CLG Bun Cranncha who scooped first prize in Léiriú with their drama ‘Sean Carraigeacha na hÉireann.’
The Donegal Scór Sinsir 2020 finals proved a triple treat for Inishowen clubs.
Hosted by CLG Seán MacCumhaills in Ballybofey’s Balor Theatre on Friday evening, CLG Malainn, CLG Iorras and CLG Bun Cranncha won prestigious county medals.
Talented singer Niamh Douglas (CLG Malainn) was crowned Donegal Champion Scór Sinsir Amhránaiocht Aonair.
The county Ceol Uirlise title went to wonderful musicians: Evelyn McGonigle, Fiona McFeely, Shaun McDaid, Patsy Toland and Kieran Kelly (CLG Iorras.)
The night was capped off by CLG Bun Cranncha who scooped first prize in Léiriú with their drama ‘Sean Carraigeacha na hÉireann.’ The drama was performed by: Dylan Cuff, Lauren Mulholland, Aoife Lennon, Ryan Bonner and Lisa Gallagher.
Speaking to Donegal Live before they set of to the Balor, Patricia Doherty (Tinney), who wrote and directed the CLG Bun Cranncha drama smiled as she thanked Davis McConnell and John McCarron, club chairperson and arts’ officer respectively, for asking her to “come on board.”
Patricia added: “We also got great encouragement from Adrian McMyler our treasurer.
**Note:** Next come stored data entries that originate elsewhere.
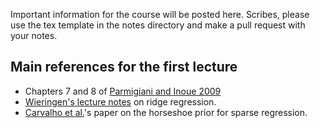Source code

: Important information for the course will be posted here. Scribes, please use the tex template in the notes directory and make a pull request with your notes.

## Main references for the first lecture
* Chapters 7 and 8 of [Parmigiani and Inoue 2009](https://www.webdepot.umontreal.ca/Usagers/perronf/MonDepotPublic/stt2100/Decision_theory.pdf)
* [Wieringen's lecture notes](https://arxiv.org/abs/1509.09169) on ridge regression.
* [Carvalho et al.](https://faculty.chicagobooth.edu/nicholas.polson/research/papers/Horse.pdf)'s paper on the horseshoe prior for sparse regression.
And praise where praise is due, the young people involved in the drama have been absolutely brilliant. They have worked extremely hard in rehearsals for Friday night’s performance. They are aged from 17 to 21.
“The drama is bilingual, Irish and English. It’s about the old rocks of Ireland. One of the actors is studying Law with Patrick McMyler, so we did the Stone of the Brehon Law because everything in Ireland was in stone.
“We have the milestone, which has relevance for all of us throughout our lives and even biblically, everything was written in stone. Our first magic was rubbing two stones together to create fire, with the Tuath Dé Danann coming to Ireland.
“Stone is steeped in culture if you took the time to explore. And we have beautiful quotes like, ‘The cold, grey stones of Ireland.’ The drama contains lovely pieces that I think are beautiful, lovely pieces. We did the milestone, we talked about the bard. How he came from town to town, sat on a stone and how he would be recognised by the High King of the area,” said a beaming Patricia.
On the Fair Day, people in Ireland traditionally took their rest on the stone.
“Our ancestors were wise and clever,” said Patricia, “because we were the Island of Saints and Scholars. Everything we did was done to perfection. The Brehon Laws still hold to this day.
“People were respected. If you had garb you had traded in because you did not have the money, the jewellery, the old Celtic jewellery, and everything you would have handed in, would have been given back to you for the Fair Day so that you would not lose face. I thought that was beautiful, so we have that included in our drama.
“In addition, Pat McMyler, who is fantastic and steeped in history, informed me about renowned hurlers, Christy Ring [Cork] and Liam McCarthy [Kilkenny]. That’s why the drama includes the Rock of the Sportsmen and the Rock of the Town.
“The Rock of any community is the GAA. It brings culture. It brings people together and everybody supports it, the community in unison. It is brilliant,” enthused Patricia.
Patricia Doherty is familiar with Scór. She and CLG Bun Cranncha previously got to the All-Ireland finals of the competition with a drama about the life of the revered St Colmcille.
Laughing she said Pat McMyler also told her about the ‘Bold John Joe’ from Cavan.
Patricia added: “John Joe died young because he got a hurt, a wound on the pitch and it affected him later on. He died in his 20s.
“And then the story of Liam McCarthy was very similar to Sam Maguire because he went over to London and he was buried in an unmarked grave,” said Patricia with pathos.